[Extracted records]
'''

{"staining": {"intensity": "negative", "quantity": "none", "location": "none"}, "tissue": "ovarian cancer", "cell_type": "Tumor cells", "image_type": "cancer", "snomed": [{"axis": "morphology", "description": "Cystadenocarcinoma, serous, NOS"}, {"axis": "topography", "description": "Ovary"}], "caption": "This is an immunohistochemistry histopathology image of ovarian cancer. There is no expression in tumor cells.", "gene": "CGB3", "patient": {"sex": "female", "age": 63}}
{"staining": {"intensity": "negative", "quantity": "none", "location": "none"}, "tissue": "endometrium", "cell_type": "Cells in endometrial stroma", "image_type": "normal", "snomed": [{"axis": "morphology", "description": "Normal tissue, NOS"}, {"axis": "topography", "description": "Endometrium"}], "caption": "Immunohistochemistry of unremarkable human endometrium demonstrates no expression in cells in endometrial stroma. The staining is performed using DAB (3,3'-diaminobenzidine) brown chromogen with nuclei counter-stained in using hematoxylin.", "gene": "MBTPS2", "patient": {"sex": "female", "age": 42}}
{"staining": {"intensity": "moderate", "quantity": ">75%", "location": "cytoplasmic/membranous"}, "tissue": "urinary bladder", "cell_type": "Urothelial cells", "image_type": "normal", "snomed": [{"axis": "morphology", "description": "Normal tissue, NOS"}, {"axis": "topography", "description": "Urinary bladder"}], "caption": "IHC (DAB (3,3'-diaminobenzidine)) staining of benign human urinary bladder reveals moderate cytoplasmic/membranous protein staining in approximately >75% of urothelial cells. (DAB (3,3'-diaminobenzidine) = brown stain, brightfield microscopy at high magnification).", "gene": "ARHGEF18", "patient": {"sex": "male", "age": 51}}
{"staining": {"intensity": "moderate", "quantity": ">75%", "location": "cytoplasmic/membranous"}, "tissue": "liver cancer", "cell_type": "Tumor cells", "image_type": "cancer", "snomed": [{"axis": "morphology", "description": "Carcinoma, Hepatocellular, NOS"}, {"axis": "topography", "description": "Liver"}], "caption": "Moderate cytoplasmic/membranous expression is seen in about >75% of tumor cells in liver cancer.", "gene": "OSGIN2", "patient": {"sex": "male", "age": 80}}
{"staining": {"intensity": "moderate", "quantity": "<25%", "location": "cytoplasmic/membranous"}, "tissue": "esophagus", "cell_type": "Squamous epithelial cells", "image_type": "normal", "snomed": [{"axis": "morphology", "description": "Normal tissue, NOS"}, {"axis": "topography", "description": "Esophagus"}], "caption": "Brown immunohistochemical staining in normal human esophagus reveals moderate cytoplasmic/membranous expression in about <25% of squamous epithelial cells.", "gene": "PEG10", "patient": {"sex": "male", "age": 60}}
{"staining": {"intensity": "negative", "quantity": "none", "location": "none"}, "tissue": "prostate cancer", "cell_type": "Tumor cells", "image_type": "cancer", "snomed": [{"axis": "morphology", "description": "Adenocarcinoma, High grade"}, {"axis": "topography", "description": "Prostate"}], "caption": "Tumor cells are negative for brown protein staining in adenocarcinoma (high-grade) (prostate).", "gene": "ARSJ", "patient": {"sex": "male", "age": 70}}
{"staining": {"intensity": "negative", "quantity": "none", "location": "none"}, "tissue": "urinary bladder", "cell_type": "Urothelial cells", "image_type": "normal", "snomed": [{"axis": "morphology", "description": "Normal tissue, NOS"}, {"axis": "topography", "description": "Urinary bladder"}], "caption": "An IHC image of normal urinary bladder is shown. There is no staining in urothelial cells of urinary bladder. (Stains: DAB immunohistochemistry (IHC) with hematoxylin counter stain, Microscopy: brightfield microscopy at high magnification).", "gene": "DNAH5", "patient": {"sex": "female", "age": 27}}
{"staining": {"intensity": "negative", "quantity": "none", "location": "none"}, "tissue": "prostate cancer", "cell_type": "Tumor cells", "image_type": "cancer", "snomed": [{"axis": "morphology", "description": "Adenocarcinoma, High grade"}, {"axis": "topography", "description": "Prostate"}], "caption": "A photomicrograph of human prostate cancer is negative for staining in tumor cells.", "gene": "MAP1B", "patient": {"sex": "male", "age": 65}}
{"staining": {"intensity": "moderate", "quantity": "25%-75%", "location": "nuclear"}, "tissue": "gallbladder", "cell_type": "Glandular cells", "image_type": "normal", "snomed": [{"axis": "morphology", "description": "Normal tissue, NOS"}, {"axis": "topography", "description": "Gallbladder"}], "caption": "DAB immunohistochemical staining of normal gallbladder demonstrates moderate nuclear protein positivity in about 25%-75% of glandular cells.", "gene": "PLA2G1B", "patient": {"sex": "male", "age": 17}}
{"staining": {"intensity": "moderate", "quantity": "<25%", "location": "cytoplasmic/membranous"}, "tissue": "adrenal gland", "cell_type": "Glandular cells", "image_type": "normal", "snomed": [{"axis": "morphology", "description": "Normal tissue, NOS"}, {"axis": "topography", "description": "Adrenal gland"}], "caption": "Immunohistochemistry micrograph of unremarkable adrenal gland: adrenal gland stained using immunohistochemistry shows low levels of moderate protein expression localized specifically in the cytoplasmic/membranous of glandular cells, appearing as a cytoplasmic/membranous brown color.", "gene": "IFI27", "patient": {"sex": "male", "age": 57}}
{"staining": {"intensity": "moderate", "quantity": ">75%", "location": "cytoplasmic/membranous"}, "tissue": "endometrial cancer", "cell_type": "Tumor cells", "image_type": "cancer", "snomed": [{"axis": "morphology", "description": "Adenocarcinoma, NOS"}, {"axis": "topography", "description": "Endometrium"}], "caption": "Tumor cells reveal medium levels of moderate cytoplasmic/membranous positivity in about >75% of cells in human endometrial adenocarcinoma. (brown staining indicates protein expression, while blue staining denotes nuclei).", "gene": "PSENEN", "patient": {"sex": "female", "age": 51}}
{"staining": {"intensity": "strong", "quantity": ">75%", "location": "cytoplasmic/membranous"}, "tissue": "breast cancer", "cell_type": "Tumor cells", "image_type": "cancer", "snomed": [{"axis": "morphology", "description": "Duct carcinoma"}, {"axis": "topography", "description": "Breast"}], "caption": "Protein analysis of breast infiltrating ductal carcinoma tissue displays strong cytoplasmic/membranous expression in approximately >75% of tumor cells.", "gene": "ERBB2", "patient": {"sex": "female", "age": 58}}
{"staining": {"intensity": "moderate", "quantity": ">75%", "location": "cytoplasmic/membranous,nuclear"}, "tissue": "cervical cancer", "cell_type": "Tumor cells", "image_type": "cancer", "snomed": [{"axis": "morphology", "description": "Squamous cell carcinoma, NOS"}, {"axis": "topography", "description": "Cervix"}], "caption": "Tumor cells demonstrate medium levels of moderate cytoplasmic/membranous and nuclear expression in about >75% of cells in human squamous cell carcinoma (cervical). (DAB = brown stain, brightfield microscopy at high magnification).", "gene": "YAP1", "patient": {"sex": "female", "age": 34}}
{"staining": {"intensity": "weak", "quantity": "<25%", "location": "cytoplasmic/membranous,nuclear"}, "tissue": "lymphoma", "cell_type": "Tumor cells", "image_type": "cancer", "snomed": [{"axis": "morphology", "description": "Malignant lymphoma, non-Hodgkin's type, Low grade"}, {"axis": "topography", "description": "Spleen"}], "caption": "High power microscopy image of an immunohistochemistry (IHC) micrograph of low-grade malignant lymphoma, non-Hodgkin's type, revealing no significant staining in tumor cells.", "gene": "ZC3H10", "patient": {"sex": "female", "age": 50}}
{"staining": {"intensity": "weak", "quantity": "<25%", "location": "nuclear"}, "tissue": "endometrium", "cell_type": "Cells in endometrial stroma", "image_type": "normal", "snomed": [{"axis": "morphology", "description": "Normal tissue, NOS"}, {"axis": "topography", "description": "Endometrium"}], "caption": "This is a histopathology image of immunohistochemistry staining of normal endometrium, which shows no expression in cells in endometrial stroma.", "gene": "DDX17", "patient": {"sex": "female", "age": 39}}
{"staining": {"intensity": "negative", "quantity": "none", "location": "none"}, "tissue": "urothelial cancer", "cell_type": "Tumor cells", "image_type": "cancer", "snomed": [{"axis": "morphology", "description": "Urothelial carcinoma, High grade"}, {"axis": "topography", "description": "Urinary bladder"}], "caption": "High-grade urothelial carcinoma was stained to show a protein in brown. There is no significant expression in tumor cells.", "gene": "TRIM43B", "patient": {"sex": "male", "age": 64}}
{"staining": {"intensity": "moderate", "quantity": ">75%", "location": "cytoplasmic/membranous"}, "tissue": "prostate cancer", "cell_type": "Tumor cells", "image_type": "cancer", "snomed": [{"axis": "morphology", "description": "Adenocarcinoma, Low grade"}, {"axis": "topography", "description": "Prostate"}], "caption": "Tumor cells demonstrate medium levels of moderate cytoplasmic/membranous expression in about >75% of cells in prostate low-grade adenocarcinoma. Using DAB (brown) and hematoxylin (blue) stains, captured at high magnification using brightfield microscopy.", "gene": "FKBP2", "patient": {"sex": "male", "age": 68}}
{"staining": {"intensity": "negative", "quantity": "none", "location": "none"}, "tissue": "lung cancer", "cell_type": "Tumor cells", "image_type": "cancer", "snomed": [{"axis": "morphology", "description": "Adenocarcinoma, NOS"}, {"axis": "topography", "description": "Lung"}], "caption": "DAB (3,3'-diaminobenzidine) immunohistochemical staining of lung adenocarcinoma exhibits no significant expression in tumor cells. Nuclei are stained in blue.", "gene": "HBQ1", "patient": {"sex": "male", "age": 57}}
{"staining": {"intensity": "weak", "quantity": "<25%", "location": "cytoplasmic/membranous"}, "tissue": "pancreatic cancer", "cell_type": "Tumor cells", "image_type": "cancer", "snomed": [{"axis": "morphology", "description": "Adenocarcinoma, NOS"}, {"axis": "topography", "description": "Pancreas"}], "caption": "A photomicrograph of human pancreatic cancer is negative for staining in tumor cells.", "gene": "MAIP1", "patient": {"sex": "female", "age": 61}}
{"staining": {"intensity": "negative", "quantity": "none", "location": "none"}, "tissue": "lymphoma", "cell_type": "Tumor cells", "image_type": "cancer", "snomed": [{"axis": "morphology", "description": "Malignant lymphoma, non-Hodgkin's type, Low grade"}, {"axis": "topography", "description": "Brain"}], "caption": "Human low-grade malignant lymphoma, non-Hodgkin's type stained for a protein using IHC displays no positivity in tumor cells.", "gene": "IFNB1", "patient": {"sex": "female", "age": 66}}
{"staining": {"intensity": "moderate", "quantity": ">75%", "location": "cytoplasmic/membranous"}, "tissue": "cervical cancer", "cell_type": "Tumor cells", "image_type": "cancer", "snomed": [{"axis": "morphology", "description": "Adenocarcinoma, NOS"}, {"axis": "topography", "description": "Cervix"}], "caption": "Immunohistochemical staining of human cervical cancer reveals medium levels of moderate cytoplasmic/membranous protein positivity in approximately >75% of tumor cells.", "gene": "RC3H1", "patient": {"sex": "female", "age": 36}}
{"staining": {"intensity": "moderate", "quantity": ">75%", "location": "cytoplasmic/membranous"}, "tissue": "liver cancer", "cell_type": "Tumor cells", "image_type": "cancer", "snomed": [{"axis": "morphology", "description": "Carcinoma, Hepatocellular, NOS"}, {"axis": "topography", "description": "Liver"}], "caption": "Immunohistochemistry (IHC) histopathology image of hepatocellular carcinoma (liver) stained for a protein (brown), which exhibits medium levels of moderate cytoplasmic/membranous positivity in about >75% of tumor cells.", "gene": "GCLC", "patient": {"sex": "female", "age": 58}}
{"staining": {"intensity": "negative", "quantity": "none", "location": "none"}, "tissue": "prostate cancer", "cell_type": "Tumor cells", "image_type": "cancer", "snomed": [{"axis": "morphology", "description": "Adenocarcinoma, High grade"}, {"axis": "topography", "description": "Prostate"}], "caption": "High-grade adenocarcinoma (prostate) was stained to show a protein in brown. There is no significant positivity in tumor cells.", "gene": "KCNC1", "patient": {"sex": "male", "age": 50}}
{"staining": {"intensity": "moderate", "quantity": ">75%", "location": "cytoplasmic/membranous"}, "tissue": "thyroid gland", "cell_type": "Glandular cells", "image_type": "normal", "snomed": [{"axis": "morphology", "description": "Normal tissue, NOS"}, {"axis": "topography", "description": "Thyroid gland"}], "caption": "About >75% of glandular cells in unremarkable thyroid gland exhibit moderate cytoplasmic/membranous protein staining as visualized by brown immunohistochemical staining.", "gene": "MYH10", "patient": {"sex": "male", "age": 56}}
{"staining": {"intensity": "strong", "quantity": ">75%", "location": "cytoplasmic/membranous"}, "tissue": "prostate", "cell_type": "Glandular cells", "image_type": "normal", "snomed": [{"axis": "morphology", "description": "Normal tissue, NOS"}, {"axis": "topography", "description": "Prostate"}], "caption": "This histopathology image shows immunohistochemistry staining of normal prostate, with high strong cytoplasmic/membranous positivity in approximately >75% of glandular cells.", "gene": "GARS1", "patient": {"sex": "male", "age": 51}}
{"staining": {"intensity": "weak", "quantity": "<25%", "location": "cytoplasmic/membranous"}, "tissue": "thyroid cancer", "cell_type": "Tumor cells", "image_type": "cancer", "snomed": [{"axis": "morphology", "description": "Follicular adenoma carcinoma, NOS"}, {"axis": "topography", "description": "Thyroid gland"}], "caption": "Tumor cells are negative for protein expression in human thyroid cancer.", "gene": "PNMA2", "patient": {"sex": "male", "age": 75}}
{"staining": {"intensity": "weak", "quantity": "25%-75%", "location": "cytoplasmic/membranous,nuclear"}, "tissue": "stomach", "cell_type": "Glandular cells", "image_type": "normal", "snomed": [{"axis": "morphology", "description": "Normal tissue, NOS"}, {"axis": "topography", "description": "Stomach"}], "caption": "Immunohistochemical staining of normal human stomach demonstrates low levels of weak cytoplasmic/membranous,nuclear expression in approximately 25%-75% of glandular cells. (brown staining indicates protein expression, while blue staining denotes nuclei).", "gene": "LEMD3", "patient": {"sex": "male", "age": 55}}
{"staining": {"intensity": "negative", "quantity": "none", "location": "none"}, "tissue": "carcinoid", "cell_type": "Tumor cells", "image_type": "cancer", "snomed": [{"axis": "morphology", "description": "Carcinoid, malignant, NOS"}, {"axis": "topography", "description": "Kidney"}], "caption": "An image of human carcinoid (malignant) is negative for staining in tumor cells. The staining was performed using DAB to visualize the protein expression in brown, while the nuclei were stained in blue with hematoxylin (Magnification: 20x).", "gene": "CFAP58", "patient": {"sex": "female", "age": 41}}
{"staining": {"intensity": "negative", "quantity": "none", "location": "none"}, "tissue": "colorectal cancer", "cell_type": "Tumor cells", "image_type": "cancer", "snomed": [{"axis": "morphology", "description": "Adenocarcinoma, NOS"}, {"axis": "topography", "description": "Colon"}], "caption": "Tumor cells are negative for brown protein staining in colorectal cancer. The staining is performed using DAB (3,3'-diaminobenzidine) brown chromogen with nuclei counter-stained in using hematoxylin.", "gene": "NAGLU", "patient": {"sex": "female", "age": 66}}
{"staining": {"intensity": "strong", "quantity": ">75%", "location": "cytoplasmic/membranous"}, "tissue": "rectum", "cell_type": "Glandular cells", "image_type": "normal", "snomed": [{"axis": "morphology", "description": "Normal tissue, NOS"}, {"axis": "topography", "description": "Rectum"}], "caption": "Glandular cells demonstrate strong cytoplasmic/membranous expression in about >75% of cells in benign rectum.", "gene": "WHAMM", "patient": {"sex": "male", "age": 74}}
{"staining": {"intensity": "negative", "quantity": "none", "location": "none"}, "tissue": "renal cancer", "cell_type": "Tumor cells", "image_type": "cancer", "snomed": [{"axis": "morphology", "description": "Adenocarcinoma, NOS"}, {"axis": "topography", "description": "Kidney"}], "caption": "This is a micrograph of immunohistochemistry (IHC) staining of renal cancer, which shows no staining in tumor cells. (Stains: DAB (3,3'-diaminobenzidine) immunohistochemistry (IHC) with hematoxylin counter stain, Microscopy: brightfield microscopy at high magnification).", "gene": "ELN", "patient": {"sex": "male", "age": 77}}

'''

(Work instruction): Each line containing the word "stroma" needs to be copied from the data above.

(Response to this task):
{"staining": {"intensity": "negative", "quantity": "none", "location": "none"}, "tissue": "endometrium", "cell_type": "Cells in endometrial stroma", "image_type": "normal", "snomed": [{"axis": "morphology", "description": "Normal tissue, NOS"}, {"axis": "topography", "description": "Endometrium"}], "caption": "Immunohistochemistry of unremarkable human endometrium demonstrates no expression in cells in endometrial stroma. The staining is performed using DAB (3,3'-diaminobenzidine) brown chromogen with nuclei counter-stained in using hematoxylin.", "gene": "MBTPS2", "patient": {"sex": "female", "age": 42}}
{"staining": {"intensity": "weak", "quantity": "<25%", "location": "nuclear"}, "tissue": "endometrium", "cell_type": "Cells in endometrial stroma", "image_type": "normal", "snomed": [{"axis": "morphology", "description": "Normal tissue, NOS"}, {"axis": "topography", "description": "Endometrium"}], "caption": "This is a histopathology image of immunohistochemistry staining of normal endometrium, which shows no expression in cells in endometrial stroma.", "gene": "DDX17", "patient": {"sex": "female", "age": 39}}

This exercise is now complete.